Work instructions: Pick up the forum thread of knock-knock jokes below and keep writing from its last line.
Document segment: Begin
# I'll add this knock knock then..



## KateR (Nov 8, 2010)

Knock knock
Who's there?
Sam and Janet.
Sam and Janet who?
Sam and Janet Evening!


----------



## Steff (Nov 8, 2010)

O
M
G
thats all i can say


----------



## Andy HB (Nov 9, 2010)

Took me a while!


----------



## lucy123 (Nov 9, 2010)

Still not there.....?


----------



## AlisonM (Nov 9, 2010)

Grooaaannn!!!!

Knock, knock, Who’s there? 
Jacklyn. 
Jacklyn who? 
Jacklyn Hyde!


----------



## lucy123 (Nov 9, 2010)

Help...I don't get it.....give me a clue someone!!


----------



## Tezzz (Nov 9, 2010)

KateR said:


> Knock knock
> Who's there?
> Sam and Janet.
> Sam and Janet who?
> Sam and Janet Evening!



Sorry I don't get it Kate.

If it's not suitable for our younger viewers can someone *please* PM me?


----------



## Catwoman76 (Nov 9, 2010)

brightontez said:


> Sorry I don't get it Kate.
> 
> If it's not suitable for our younger viewers can someone *please* PM me?



I think it is a play on words - Some enchanted evening (a song) Sheena


----------



## lucy123 (Nov 9, 2010)
Document segment: End
Records provided: Begin
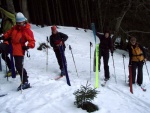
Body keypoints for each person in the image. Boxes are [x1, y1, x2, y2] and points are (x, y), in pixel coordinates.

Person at [0, 12, 35, 91]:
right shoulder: (15, 28)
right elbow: (9, 33)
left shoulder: (27, 30)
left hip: (19, 49)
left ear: (24, 21)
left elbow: (32, 41)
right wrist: (3, 37)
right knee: (1, 47)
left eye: (20, 23)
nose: (19, 24)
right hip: (11, 45)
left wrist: (28, 46)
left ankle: (25, 81)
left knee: (18, 66)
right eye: (18, 23)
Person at [0, 6, 15, 76]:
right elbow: (2, 30)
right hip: (6, 39)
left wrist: (1, 8)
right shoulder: (4, 20)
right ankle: (11, 68)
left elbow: (8, 13)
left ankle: (12, 69)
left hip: (12, 40)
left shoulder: (12, 17)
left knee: (5, 53)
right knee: (4, 55)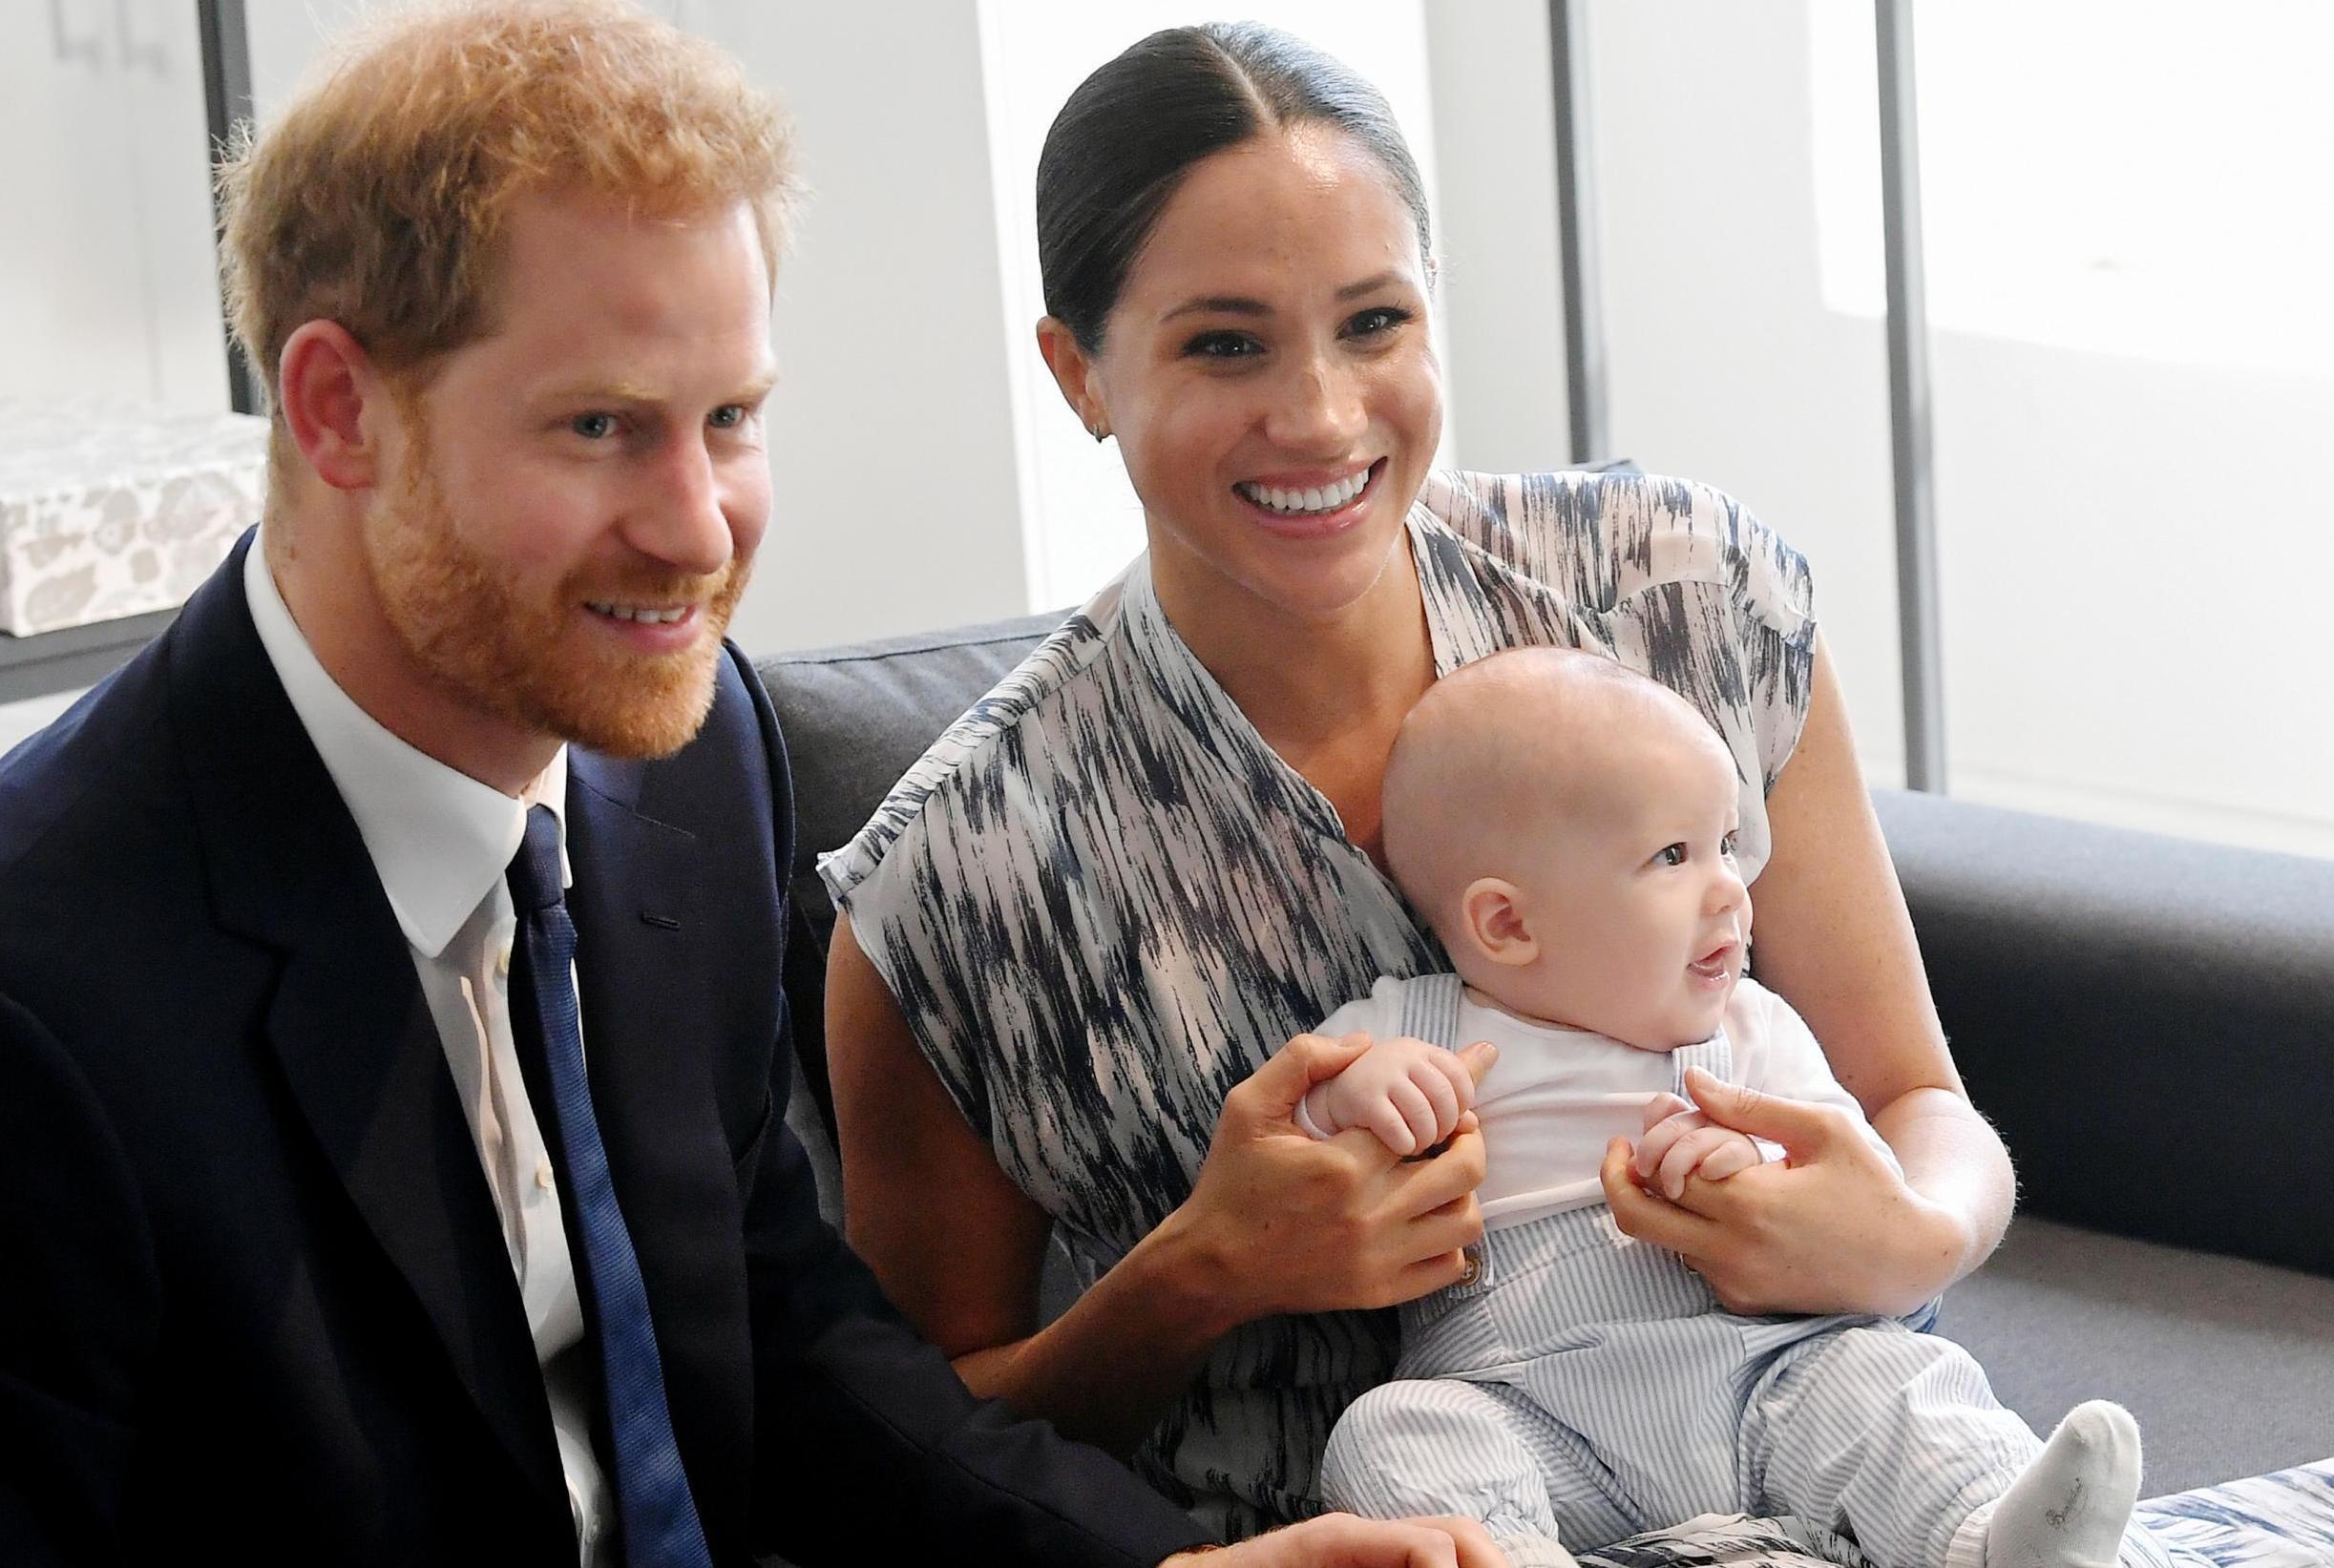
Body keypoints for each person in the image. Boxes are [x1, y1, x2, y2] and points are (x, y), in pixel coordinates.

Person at [0, 6, 1507, 1566]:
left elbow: (776, 1328)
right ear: (336, 412)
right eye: (602, 428)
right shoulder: (46, 996)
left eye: (730, 420)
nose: (702, 532)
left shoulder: (691, 755)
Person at [821, 19, 2017, 1545]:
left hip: (1826, 1483)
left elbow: (1922, 1099)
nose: (1320, 415)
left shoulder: (1681, 595)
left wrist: (1904, 1231)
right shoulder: (957, 883)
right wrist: (1203, 1270)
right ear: (1079, 372)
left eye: (1374, 321)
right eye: (1224, 342)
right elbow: (909, 1456)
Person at [1296, 647, 2173, 1568]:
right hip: (1525, 1406)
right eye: (1672, 855)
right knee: (1389, 1431)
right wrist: (1359, 1093)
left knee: (1896, 1383)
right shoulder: (1412, 1029)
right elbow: (1291, 1131)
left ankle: (1996, 1539)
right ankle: (1509, 1554)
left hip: (1767, 1378)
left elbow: (1848, 1183)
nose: (1728, 887)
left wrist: (1754, 1177)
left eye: (1725, 844)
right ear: (1507, 924)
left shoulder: (1752, 1030)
Records provided: End
Answer space:
Really?....groooooaaaaaan!


----------



## Andy HB (Nov 9, 2010)

lucy123 said:


> Help...I don't get it.....give me a clue someone!!



"You may see a stranger"

Sing along now!

Andy


----------



## AlisonM (Nov 10, 2010)

Andy HB said:


> "You may see a stranger"
> 
> Sing along now!
> 
> Andy



Across a crowded room...


----------



## KateR (Nov 10, 2010)

lucy123 said:


> Really?....groooooaaaaaan!



Sorry, probably one for us older ones who remember the musical South Pacific.


----------



## Steff (Nov 10, 2010)

KateR said:


> Sorry, probably one for us older ones who remember the musical South Pacific.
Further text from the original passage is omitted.